I can easily see the Floridas and Maritimes joining a Dominion somewhat soonish in the future - partly because they'd have no reason NOT to in time once they're built up more, but also because their first and majority Anglo settlers were actually American, and Nova Scotia in particular had some patriot sympathies during the American Revolution even if they amounted to a damp squib in practice. About the only reason they wouldn't immediately is they've only been British for a dozen years by this point and emptied out of their original Floridiano and Acadian (mostly, in that case) colonists and newfound Anglo-American colonists were busy establishing themselves.

Quebec's the one I can see staying out of it until it's more or less forced to join for whatever reason, whenever, in TTL's history.
That's definitely true about Nova Scotia.

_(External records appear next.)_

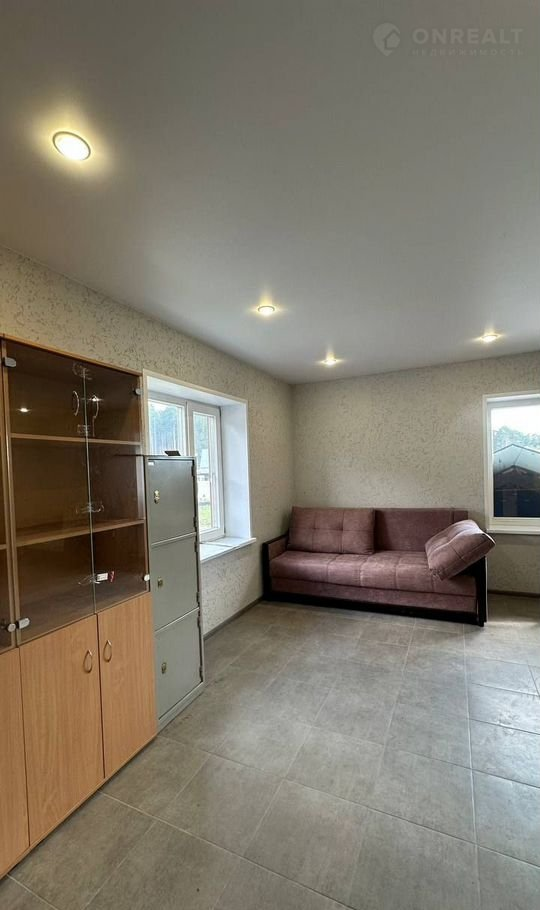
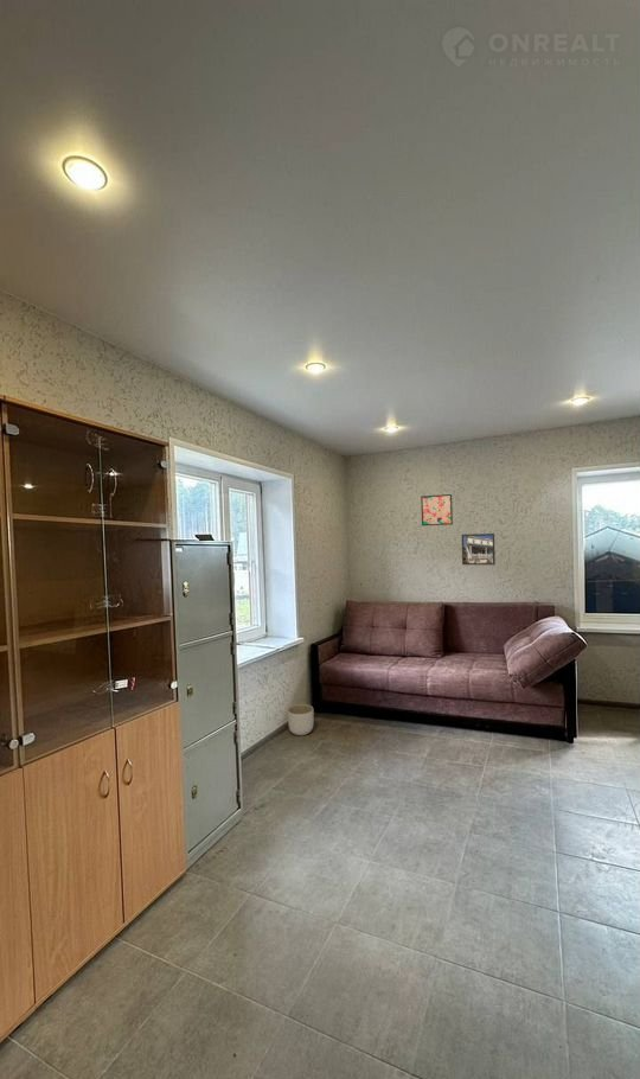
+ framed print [461,532,497,566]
+ planter [287,703,314,736]
+ wall art [420,493,454,526]
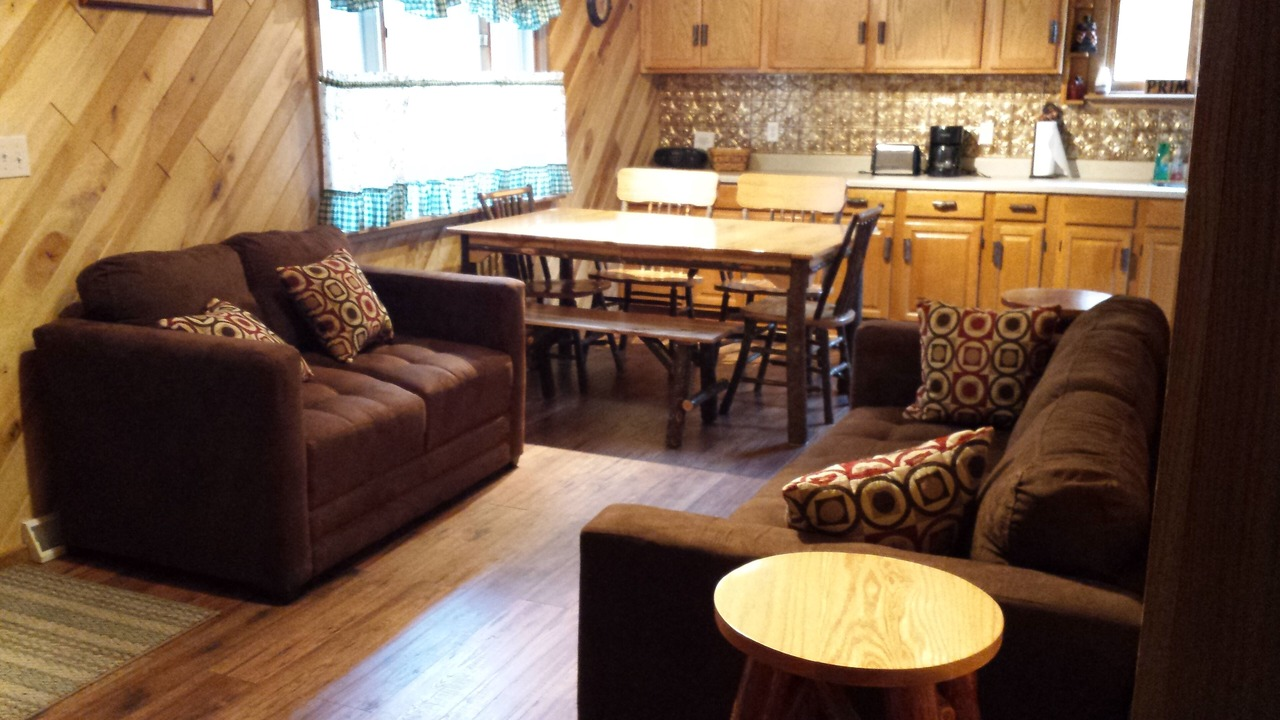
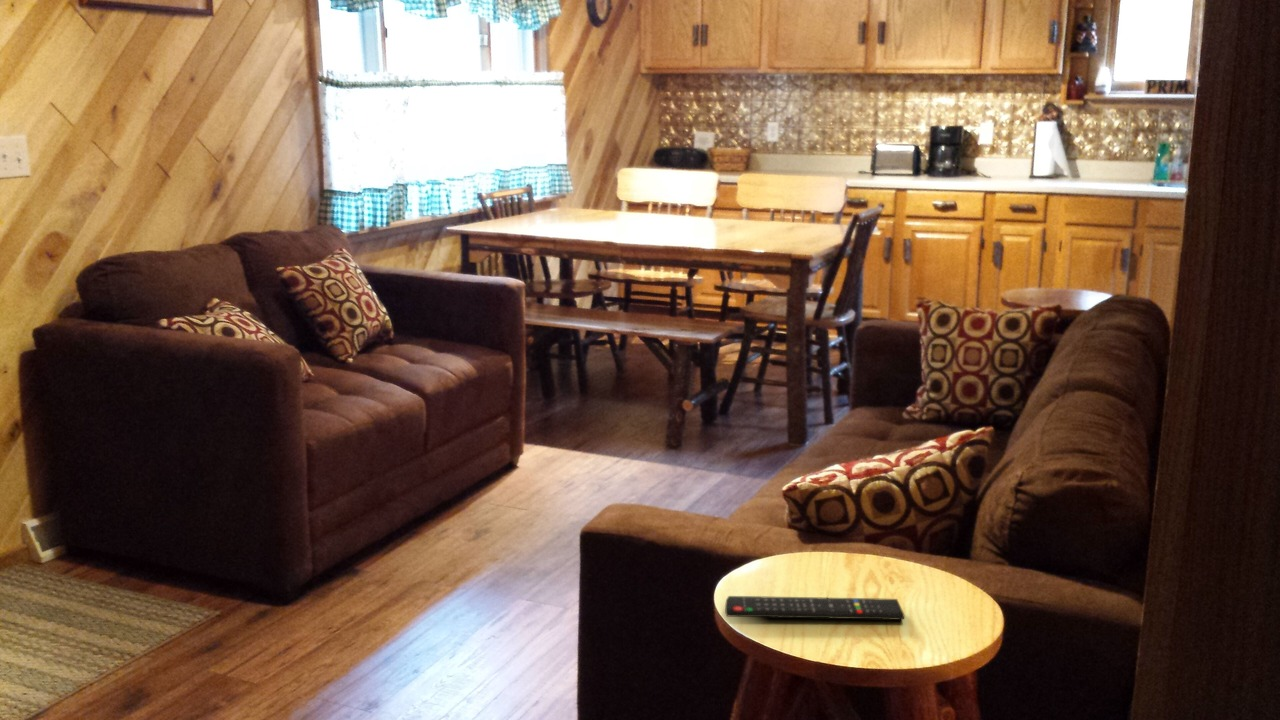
+ remote control [724,595,905,621]
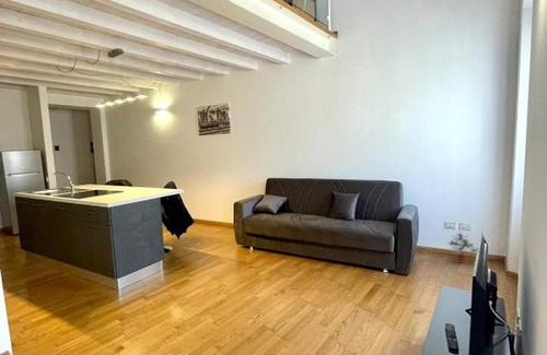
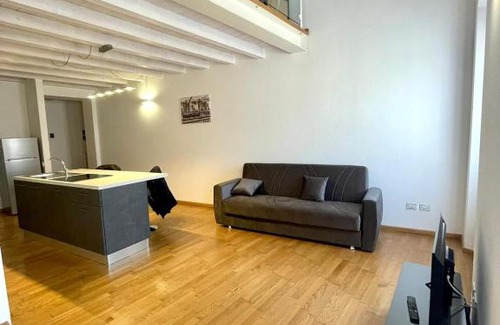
- potted plant [445,232,479,264]
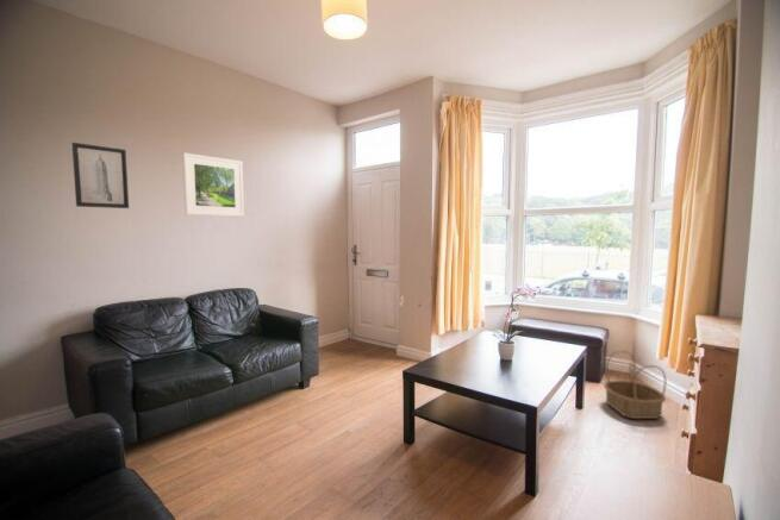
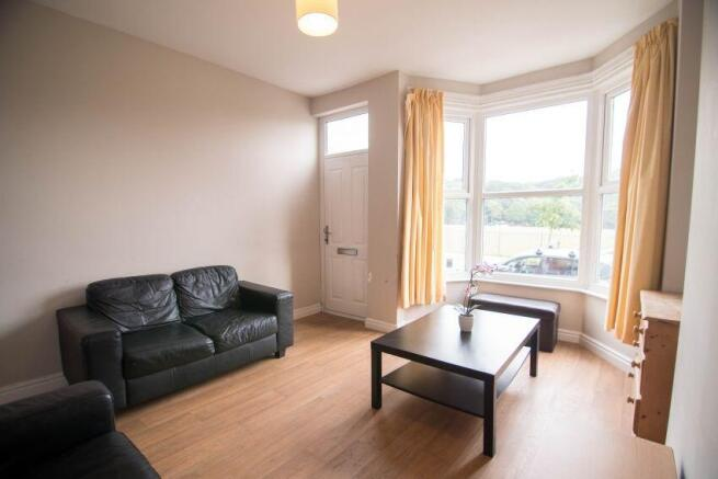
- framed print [182,151,245,218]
- basket [603,350,667,420]
- wall art [70,142,130,209]
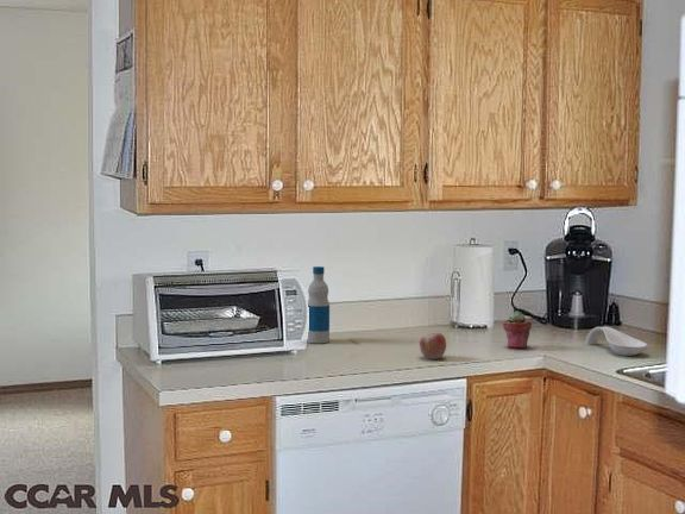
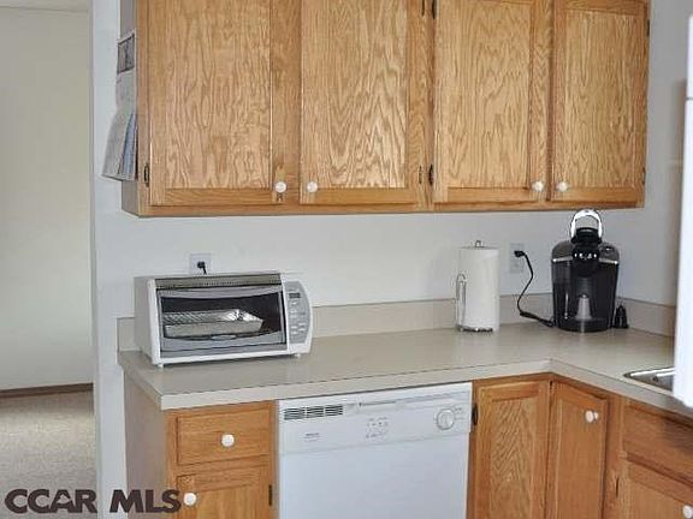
- spoon rest [584,326,648,357]
- potted succulent [502,311,533,350]
- bottle [306,265,331,344]
- apple [419,332,447,361]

With regards to the Floridas, I thought the majority of the population there at the time of the outbreak of the American Revolution was still Spanish Catholic. So that could delay things. As far as Quebec goes, not only is it modern-day Quebec but also much of Ontario and the Old Northwest Territory (Great Lakes portion of what is now the Midwestern US).
 
I expect the two main political factions of Whigs and Tories would eventually emerge as formal political parties, with the Whigs stronger in New England and the Tories stronger in Deep South (the Middle Colonies are swing regions).
You're probably right, but we'll just have to wait and see what happens and when it all happens.
 
That's definitely true about Nova Scotia. With regards to the Floridas, I thought the majority of the population there at the time of the outbreak of the American Revolution was still Spanish Catholic. So that could delay things. As far as Quebec goes, not only is it modern-day Quebec but also much of Ontario and the Old Northwest Territory (Great Lakes portion of what is now the Midwestern US).
Ah, pretty much everyone Spanish/Floridiano moved out of the Floridas in 1763 - it's why it eventually fell in American hands in due time, the loyalists moving in moved out in turn in 1783 but no Spaniards outside of garrison soldiers and administrators moved back, but now-patriot Americans came forth in the coming decades. Quebec as you put it is true, but I can completely see Ontario and the Northwest Territory westward being split off as Anglo-Americans move in.